After he left, they seized his guns without a warrant, telling the wife his life and others could be in danger if they left the guns in the home. The police refused to return the weapons and Caniglia sued, arguing the community caretaking exception shouldn’t apply inside “the home–the most protected of all private spaces.”

During telephonic oral arguments on March 24, Department of Justice lawyer Morgan Ratner supported the city of Cranston’s position, arguing police have to be free to act in potential emergencies.

“Although there have been a lot of questions this morning about whether this is emergency aid or exigent circumstances or community caretaking or something else, the label you give it is not nearly as important as the principle. And the key principle is if someone is at risk of serious harm and it’s reasonable for officials to intervene now, that is enough,” Ratner said.
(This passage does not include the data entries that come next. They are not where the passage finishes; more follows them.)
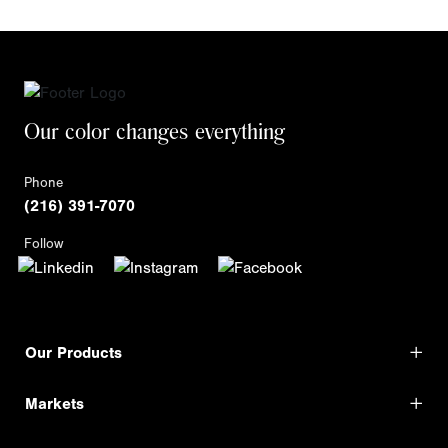
Our color changes everything
Phone
(216) 391-7070
Follow
Our Products
Markets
Writing the Supreme Court’s four-page opinion in the case, Justice Clarence Thomas noted the Cady v. Dombrowski precedent, which he indicated applied to police “responding to disabled vehicles or investigating accidents.”

“The question today is whether Cady’s acknowledgment of these ‘caretaking’ duties creates a standalone doctrine that justifies warrantless searches and seizures in the home,” Thomas wrote.

“It does not.”

Thomas wrote that the federal district court ruled in favor of the police and the 1st Circuit expanded on this, stating that police “often have noncriminal reasons to interact with motorists” on public highways. The appeals court “extrapolated” from the Cady ruling “a freestanding community-caretaking exception that applies to both cars and homes.”

The appeals court’s community caretaking rule “goes beyond anything this Court has recognized,” Thomas wrote.

The acknowledgment that “police officers perform many civic tasks in modern society was just that—a recognition that these tasks exist, and not an open-ended license to perform them anywhere.”

In a separate concurring opinion, Justice Samuel Alito wrote that the Supreme Court is “properly reject[ing] the broad ‘community caretaking’ theory.”

At the same time, he noted that the case implicates “another body of law that petitioner glossed over: the so-called ‘red flag’ laws that some States are now enacting.”

Such laws, he wrote, “enable the police to seize guns pursuant to a court order to prevent their use for suicide or the infliction of harm on innocent persons.”

Although this particular decision doesn’t address those issues, “provisions of red flag laws may be challenged under the Fourth Amendment, and those cases may come before us.”

Acting U.S. Solicitor General Elizabeth Prelogar and Marc DeSisto, attorney for Cranston, didn’t immediately respond to requests by The Epoch Times for comment.